Example 2 Nitrobenzene 500md, P-xylene 42.47g
(0.4 mol) 120.12 g (0.4 mol) of todiphenylsulfone-4,4'-cyincyaner),
After reacting at 120'C for 10 hours in the presence of 106.7 g (0.8 mol) of anhydrous aluminum chloride, methanol 8
00 nJ was added, and after separating the precipitate, it was post-treated in the same manner as in Example 1 to obtain 139.8 g of white powder (yield: 86%). This polymer has rnp: 320'0.77:0.
89, Td: 305'0.

Example 3 Diphenylsulfone in 200 mg of nitrobenzene
30.03 g (0.1 mol) of 4,47-diisocyanate and 13.42 g (0.1 mol) of durene were added in the presence of 26.7 g (0.2 mol) of anhydrous aluminum chloride.
120' After reacting for 0.6 hours, the same 4) ρ as in Example 2
After post-treatment, 40.0 g of white powder (yield 92%) was obtained.

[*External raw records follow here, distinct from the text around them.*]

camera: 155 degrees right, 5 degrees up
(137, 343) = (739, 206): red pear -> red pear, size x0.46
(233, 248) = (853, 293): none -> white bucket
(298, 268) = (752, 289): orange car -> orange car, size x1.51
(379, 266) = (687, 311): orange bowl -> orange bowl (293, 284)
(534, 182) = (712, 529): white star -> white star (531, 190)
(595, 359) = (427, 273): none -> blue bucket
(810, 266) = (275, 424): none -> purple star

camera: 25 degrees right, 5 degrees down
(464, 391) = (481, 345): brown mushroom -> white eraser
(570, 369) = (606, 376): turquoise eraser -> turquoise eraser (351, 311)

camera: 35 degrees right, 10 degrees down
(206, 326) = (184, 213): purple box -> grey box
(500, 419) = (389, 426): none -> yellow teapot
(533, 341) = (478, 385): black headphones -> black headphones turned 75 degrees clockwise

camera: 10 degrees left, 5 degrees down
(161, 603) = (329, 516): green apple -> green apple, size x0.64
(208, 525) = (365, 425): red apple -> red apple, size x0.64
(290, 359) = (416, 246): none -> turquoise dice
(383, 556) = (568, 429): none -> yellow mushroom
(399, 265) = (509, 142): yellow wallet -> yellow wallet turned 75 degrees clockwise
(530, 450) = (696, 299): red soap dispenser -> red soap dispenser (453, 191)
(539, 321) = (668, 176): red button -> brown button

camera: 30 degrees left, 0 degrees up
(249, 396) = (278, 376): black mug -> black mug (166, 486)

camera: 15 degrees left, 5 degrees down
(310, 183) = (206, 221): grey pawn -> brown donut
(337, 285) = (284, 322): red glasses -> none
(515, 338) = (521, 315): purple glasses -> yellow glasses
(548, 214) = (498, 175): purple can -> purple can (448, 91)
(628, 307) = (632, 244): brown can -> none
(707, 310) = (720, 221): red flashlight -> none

This polymer is N,N-dimethylacetamide.

N-methyl-pyrrolidone, m-cresol, etc.
7, it was possible to form a tough film by melting. mp: 345'C% η20.73.1
"d: It was 312°C.

Example 4 12.12 g (0.1 mol) of N,N-dimethylaniline in 200 mg of nitrobenzene
After reacting 25.024 (0.1 mol) of 4,4'-diisocyanate in the presence of 26.7 g (0.2 mol) of anhydrous aluminum chloride at 150'C for 10 hours, the same reaction as in Example 2 was carried out. After treatment, 29.0 g of yellow powder (yield 78%) was obtained.
) was obtained.

This polymer has mp:346'o, 77:0.47
゜1''d: 308'O.

Example 5 Nitrobenzene 2.4-) in 20Omd! Jv:
17.42 g (<0.1 mol) of N,N'-dimethylaniline and 12.12 g (0.1 mol) of N,N'-dimethylaniline in the presence of 26.7 g (0.2 mol) of anhydrous aluminum chloride. After reacting for a period of time, the mixture was post-treated in the same manner as in Example 2 to obtain 19.2 g of white powder (yield: 65 g).

A strong film could be formed from this polymer by melting it. mp: 327'O, η: 0.39, Td
: 318'O.

Claims (1)

[Claims] It represents a polyisocyanate compound having two or more incyanato groups and an alkyl group of 1 to 5, and n represents an integer of 1 to 4. ) in the presence of a Friedel Krach type catalyst.